Berdasarkan hadits yang digunakan shahih dari Rasulullah Shallallahu’alaihi Wasallam terkait mimpi. Disyariatkan bagi setiap umat muslim jikalau bermimpi dengan mimpi yang tersebut tidaklah disukai hendaknya (setelah terbangun) meniup ke sebelah kiri tiga kali lalu membaca ta’awwudz berjumlah tiga kali.
Kemudian pasca itu hendaklah membalikkan tubuh ke sisi yang mana lain, dengan demikian tidak ada ada lagi yang tersebut membahayakan serta mengganggu:
الرؤيا الصالحة من الله، والحلم من الشيطان، فإذا رأى أحدكم ما يكره فلينفث عن يساره ثلاثا، وليتعوذ بالله من الشيطان ومن شر ما رأى ثلاثاً، ثم ينقلب على جنبه الآخر، فإنها لا تضره ولا يخبر بها أحداً
“Mimpi yang digunakan baik itu dari Allah. Sedangkan mimpi yang dimaksud buruk itu dari setan. Jika salah individu dari kalian bermimpi yang mana bukan ia sukai, maka hendaknya ia meniup ke sebelah kirinya tiga kali kemudian membaca ta’awwudz banyaknya tiga kali.
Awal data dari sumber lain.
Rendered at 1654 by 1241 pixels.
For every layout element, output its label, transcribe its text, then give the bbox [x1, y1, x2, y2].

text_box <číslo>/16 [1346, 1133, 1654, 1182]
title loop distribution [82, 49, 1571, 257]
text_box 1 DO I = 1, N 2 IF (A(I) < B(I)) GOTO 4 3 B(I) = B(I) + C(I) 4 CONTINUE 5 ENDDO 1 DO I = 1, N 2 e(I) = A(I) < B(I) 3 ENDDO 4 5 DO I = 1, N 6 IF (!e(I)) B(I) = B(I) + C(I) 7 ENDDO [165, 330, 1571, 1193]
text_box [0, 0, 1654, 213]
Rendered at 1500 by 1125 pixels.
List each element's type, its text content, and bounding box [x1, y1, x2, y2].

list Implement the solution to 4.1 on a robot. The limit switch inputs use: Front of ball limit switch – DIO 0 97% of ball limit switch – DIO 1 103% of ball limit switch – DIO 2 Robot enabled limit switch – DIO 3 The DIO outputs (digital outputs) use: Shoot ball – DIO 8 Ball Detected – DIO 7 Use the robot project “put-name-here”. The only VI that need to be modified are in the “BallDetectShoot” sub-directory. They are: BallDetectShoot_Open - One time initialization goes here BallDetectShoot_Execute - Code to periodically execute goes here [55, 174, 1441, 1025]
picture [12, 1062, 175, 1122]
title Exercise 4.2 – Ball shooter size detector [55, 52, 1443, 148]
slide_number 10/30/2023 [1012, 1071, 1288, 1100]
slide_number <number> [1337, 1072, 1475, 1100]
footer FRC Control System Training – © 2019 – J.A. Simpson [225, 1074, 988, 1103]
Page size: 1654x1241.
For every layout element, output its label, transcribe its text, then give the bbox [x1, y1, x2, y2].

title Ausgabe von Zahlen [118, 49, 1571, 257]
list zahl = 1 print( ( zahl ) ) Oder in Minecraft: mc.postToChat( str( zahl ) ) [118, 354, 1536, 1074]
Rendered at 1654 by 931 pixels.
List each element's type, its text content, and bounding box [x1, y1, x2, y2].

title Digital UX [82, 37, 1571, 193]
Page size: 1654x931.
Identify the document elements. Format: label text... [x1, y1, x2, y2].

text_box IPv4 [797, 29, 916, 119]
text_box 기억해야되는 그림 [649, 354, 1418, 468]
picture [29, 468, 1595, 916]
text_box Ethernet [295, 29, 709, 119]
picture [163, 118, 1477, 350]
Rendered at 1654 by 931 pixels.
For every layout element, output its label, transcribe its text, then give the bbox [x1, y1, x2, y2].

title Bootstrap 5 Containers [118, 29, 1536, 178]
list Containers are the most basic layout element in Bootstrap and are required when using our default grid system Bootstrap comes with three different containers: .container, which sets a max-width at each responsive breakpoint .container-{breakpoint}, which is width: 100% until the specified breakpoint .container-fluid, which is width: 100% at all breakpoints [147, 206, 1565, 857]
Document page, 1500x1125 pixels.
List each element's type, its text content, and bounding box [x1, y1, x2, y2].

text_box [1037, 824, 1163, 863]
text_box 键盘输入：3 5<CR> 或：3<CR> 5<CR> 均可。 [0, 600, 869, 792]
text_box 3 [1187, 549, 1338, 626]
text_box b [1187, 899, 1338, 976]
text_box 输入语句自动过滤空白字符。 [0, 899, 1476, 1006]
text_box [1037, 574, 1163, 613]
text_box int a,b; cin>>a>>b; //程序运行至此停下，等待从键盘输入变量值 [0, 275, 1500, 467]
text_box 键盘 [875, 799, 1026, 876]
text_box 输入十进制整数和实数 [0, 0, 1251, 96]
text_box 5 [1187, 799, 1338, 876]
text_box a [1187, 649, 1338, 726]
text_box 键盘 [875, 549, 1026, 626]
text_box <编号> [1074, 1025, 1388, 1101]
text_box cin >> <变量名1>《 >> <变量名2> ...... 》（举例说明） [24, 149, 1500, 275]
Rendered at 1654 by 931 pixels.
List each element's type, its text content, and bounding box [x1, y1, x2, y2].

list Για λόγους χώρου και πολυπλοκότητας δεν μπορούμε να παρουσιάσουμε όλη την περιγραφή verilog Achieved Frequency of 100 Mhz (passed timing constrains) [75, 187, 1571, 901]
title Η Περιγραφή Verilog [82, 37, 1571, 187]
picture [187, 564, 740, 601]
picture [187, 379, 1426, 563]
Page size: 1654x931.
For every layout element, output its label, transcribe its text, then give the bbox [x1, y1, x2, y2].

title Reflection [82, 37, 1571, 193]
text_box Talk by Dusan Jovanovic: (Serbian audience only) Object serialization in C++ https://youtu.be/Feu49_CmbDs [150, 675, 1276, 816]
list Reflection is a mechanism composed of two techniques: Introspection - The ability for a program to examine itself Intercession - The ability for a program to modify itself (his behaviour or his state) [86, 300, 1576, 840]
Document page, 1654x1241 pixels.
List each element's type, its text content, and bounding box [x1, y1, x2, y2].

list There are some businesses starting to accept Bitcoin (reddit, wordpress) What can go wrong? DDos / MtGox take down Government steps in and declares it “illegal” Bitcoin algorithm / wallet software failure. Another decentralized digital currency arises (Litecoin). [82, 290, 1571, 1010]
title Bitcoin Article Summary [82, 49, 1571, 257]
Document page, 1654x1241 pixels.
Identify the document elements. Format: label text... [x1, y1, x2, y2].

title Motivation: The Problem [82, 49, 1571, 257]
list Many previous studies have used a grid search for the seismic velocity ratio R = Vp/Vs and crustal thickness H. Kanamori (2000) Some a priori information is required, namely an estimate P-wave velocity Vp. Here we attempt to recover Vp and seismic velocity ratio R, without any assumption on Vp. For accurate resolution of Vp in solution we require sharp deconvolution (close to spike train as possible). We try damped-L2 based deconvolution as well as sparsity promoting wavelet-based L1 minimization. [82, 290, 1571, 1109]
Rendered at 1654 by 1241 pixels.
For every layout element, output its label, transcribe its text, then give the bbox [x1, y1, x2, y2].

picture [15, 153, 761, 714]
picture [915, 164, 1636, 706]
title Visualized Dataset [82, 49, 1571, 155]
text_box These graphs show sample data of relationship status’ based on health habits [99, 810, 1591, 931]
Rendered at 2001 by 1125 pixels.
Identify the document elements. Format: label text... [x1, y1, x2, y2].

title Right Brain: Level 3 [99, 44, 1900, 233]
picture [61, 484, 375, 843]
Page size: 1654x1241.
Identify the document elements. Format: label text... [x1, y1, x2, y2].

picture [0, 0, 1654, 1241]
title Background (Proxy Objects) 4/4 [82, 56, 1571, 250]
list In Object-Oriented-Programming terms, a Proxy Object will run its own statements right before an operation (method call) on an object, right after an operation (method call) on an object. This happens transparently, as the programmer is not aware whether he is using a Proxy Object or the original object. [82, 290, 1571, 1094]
Kemudian setelahnya itu hendaknya ia membalik tubuhnya ke sisi yang dimaksud lain, dengan demikian tiada ada lagi yang dimaksud membahayakan lalu jangan ceritakan terhadap manusia pun mimpi tersebut” (HR. Bukhari no. 6995, Muslim no. 2261).
Doa di mana dibangun dari mimpi buruk
Diriwayatkan oleh Ibnu Suni, Abu Dawud dan juga At-Tirmidzi, bagi Anda yang mana dibangun akibat mimpi buruk Rasulullah SAW memberikan tuntunan sebagai doa sebagai berikut.
هُوَ اللهُ ، اَللهُ رَبِّيْ لَا شَرِيْكَ لَهُ. أَعُوْذُ بِكَلِمَاتِ اللهِ التَّامَّةِ مِنْ غَضَبِهِ وَمِنْ شَرِّ عِبَادِهِ وَمِنْ هَمَزَاتِ الشَّيَاطِيْنِ وَأَنْ يَحْضُرُوْنِ
Huwallâhu, allâhu rabbî, lâ syarîka lahû. A‘ûdzu bikalimâtillâhit tâmmati min ghadhabihi wa min syarri ibâdihi wamin hamazâtis syayâtîni wa an yahdhurûni.
Artinya: “Dialah Allah. Allah Tuhanku. Tiada sekutu bagi-Nya. Aku berlindung dengan kalimat Allah yang mana sempurna dari murka-Nya, kejahatan para hamba-Nya, juga godaan setan. Aku pun berlindung kepada-Nya dari kepungan setan itu.”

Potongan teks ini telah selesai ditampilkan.